ISPublicSites Code Analysis: Comprehensive Quality Review Across 8 Repositories

Session Date: 2026-01-16
Project: ISPublicSites (Multi-Repository Analysis)
Focus: Code quality assessment using ast-grep-mcp analysis tools
Session Type: Analysis and Assessment

Executive Summary

Completed a comprehensive code quality analysis across all 8 repositories in the ISPublicSites directory using the ast-grep-mcp MCP server’s 47 analysis tools.

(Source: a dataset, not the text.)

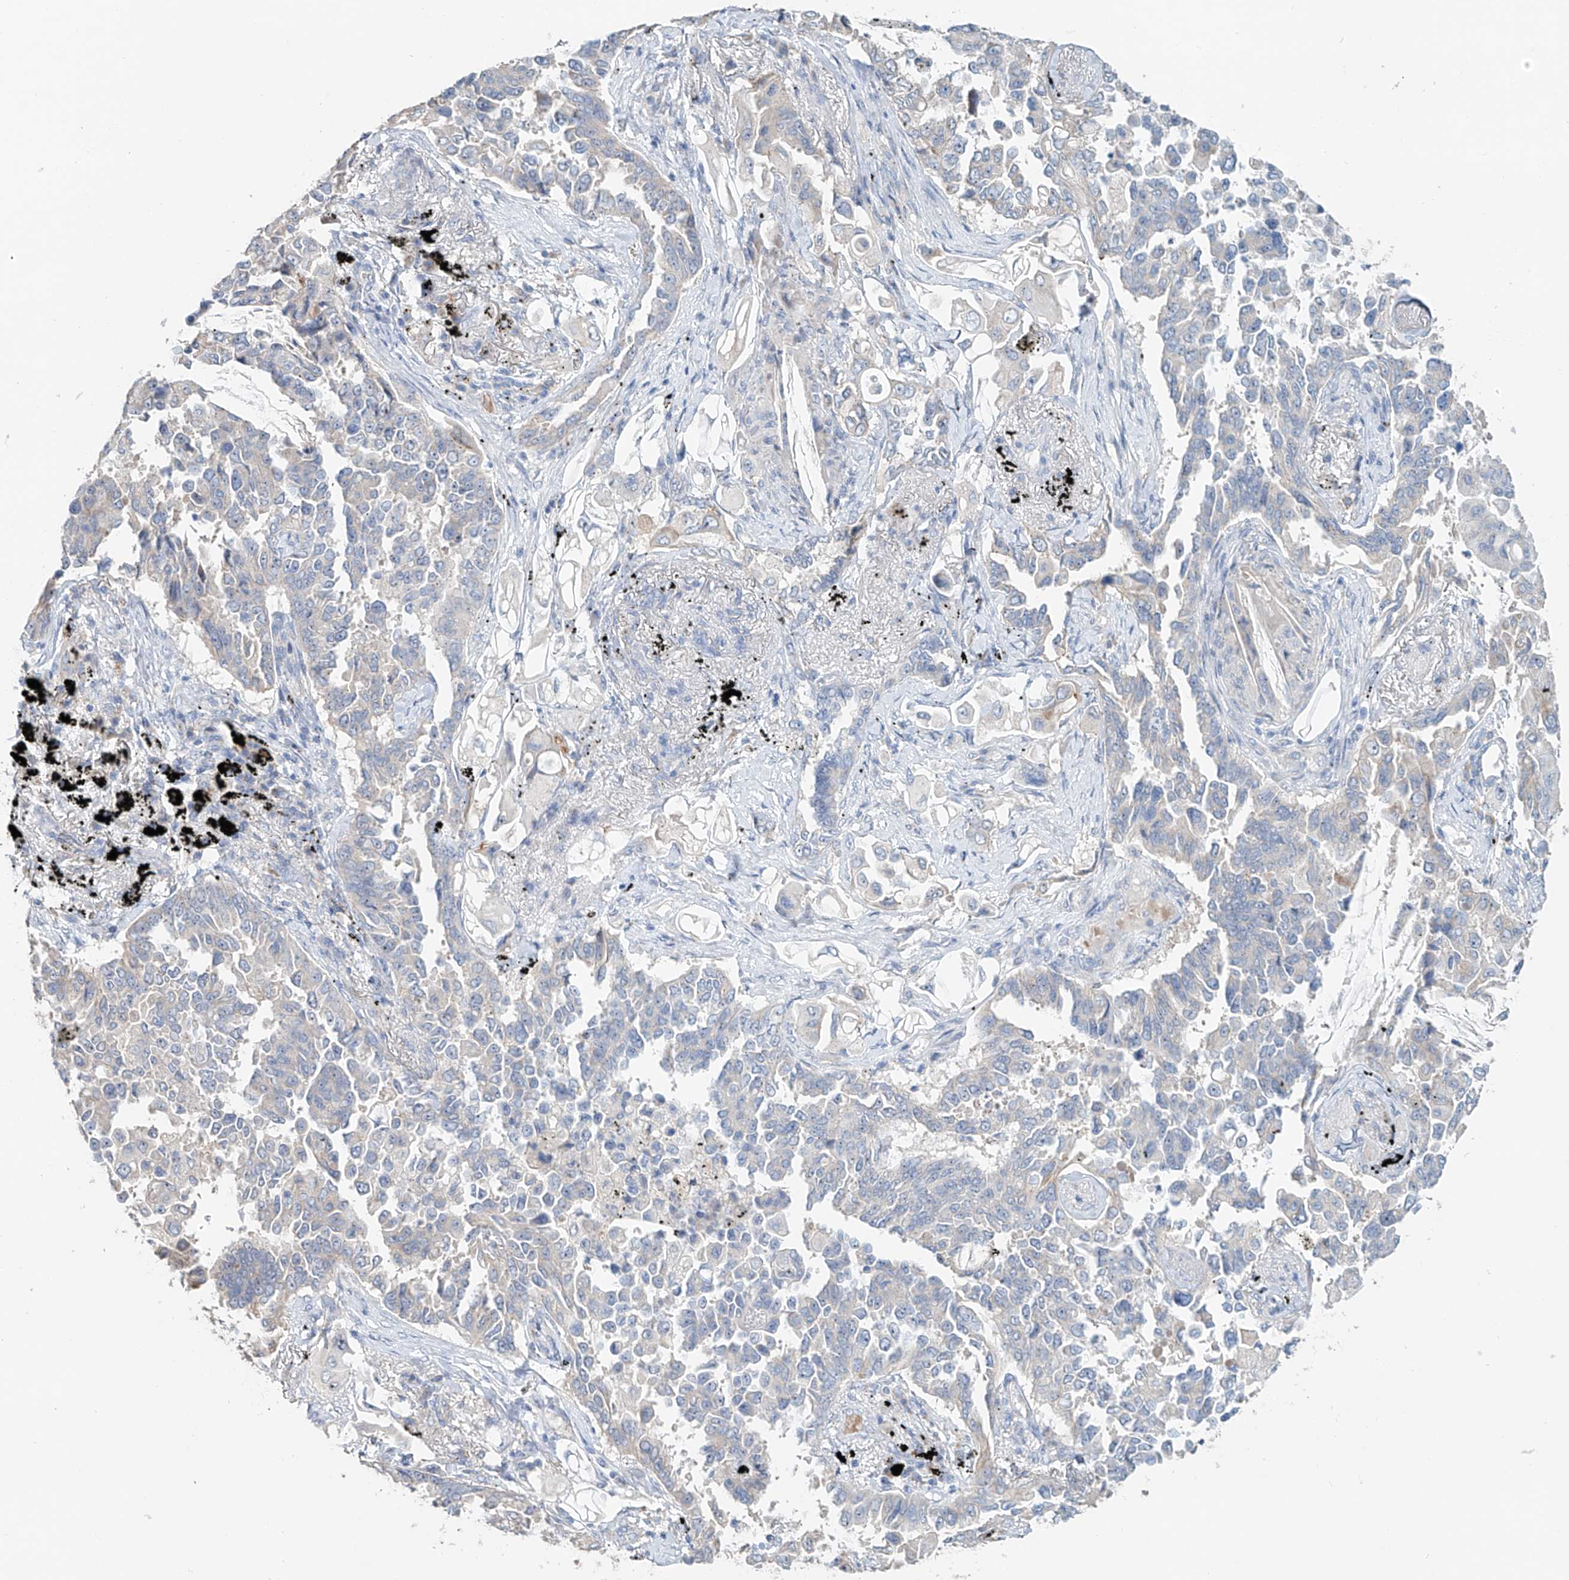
{"staining": {"intensity": "negative", "quantity": "none", "location": "none"}, "tissue": "lung cancer", "cell_type": "Tumor cells", "image_type": "cancer", "snomed": [{"axis": "morphology", "description": "Adenocarcinoma, NOS"}, {"axis": "topography", "description": "Lung"}], "caption": "The micrograph displays no staining of tumor cells in lung cancer (adenocarcinoma).", "gene": "TRIM47", "patient": {"sex": "female", "age": 67}}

The analysis covered 6,991 source files across Python, TypeScript, and JavaScript codebases, identifying 149 functions exceeding complexity thresholds, 6,809 code smells, and 4 security warnings (all verified as false positives).

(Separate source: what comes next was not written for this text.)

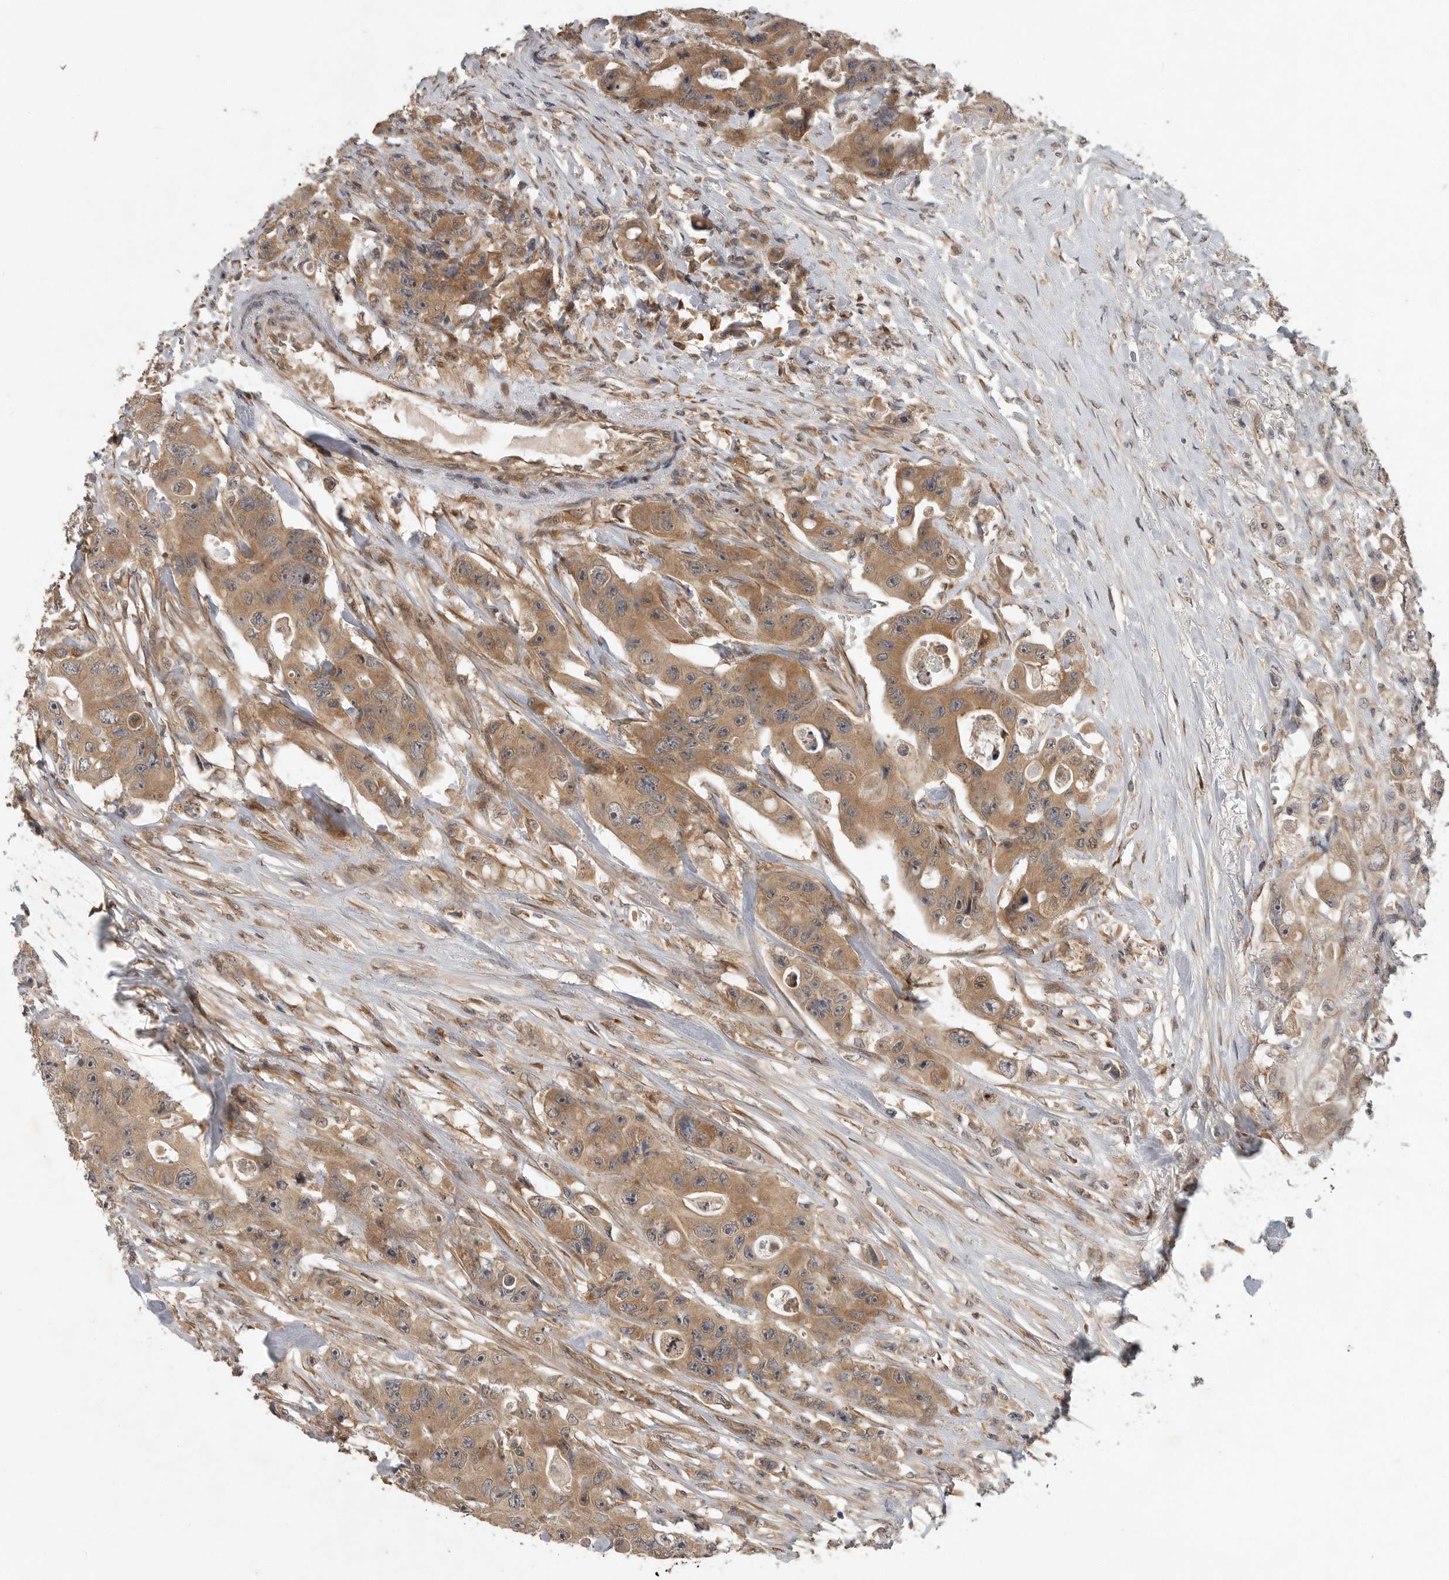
{"staining": {"intensity": "moderate", "quantity": ">75%", "location": "cytoplasmic/membranous"}, "tissue": "colorectal cancer", "cell_type": "Tumor cells", "image_type": "cancer", "snomed": [{"axis": "morphology", "description": "Adenocarcinoma, NOS"}, {"axis": "topography", "description": "Colon"}], "caption": "Colorectal adenocarcinoma stained for a protein (brown) shows moderate cytoplasmic/membranous positive positivity in approximately >75% of tumor cells.", "gene": "OSBPL9", "patient": {"sex": "female", "age": 46}}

The most critical finding is that 3 repositories require urgent attention: AnalyticsBot (worst function score: 310), AlephAuto (worst: 253), and ToolVisualizer (worst: 230). The single highest-priority refactoring target is configure_analytics.py in AnalyticsBot, where a data-driven mapping approach could achieve 80% complexity reduction.

Key Metrics:

Metric	Value
Repositories Analyzed	7 (1 empty)
Total Source Files	6,991
Functions Analyzed	773
High-Complexity Functions	149 (19%)
Code Smells Detected	6,809
Security Issues	4 (all false positives)
Duplicate Code Blocks	0

Repository Overview

Repository	Language	Files	Complex Functions	Code Smells	Security	Priority
AlephAuto	Python	525	31/101 (31%)	185	0	URGENT
AnalyticsBot	Python	5,533	30/86 (35%)	117	0	URGENT
IntegrityStudio	-	0	-	-	-	N/A
IntegrityStudio.ai	TypeScript	152	6/104 (6%)	3,790	0	LOW
IntegrityStudio.ai2	JavaScript	10	2/277 (1%)	350	0	LOW
SingleSiteScraper	TypeScript	57	5/8 (63%)	2,252	0	MEDIUM
tcad-scraper	TypeScript	278	29/89 (33%)	4	4 (FP)	HIGH
ToolVisualizer	Python	436	46/108 (43%)	111	0	URGENT

Analysis Tools Used

Four primary tools from the ast-grep-mcp server (47 tools total):

analyze_complexity - Cyclomatic complexity, cognitive complexity, nesting depth, function length
detect_code_smells - Anti-pattern detection (long methods, deep nesting, god classes)
detect_security_issues - Vulnerability scanning (CWE-based detection)
find_duplication - Duplicate code block detection

Complexity Thresholds Applied

Metric	Warning	Critical
Cyclomatic Complexity	>10	>20
Cognitive Complexity	>15	>30
Nesting Depth	>4	>6
Function Length	>50 lines	>100 lines

Top 10 Functions Requiring Refactoring

Ranked by composite score: (Cyclomatic * 2) + (Cognitive * 2) + (Lines * 0.5) + (Nesting * 10)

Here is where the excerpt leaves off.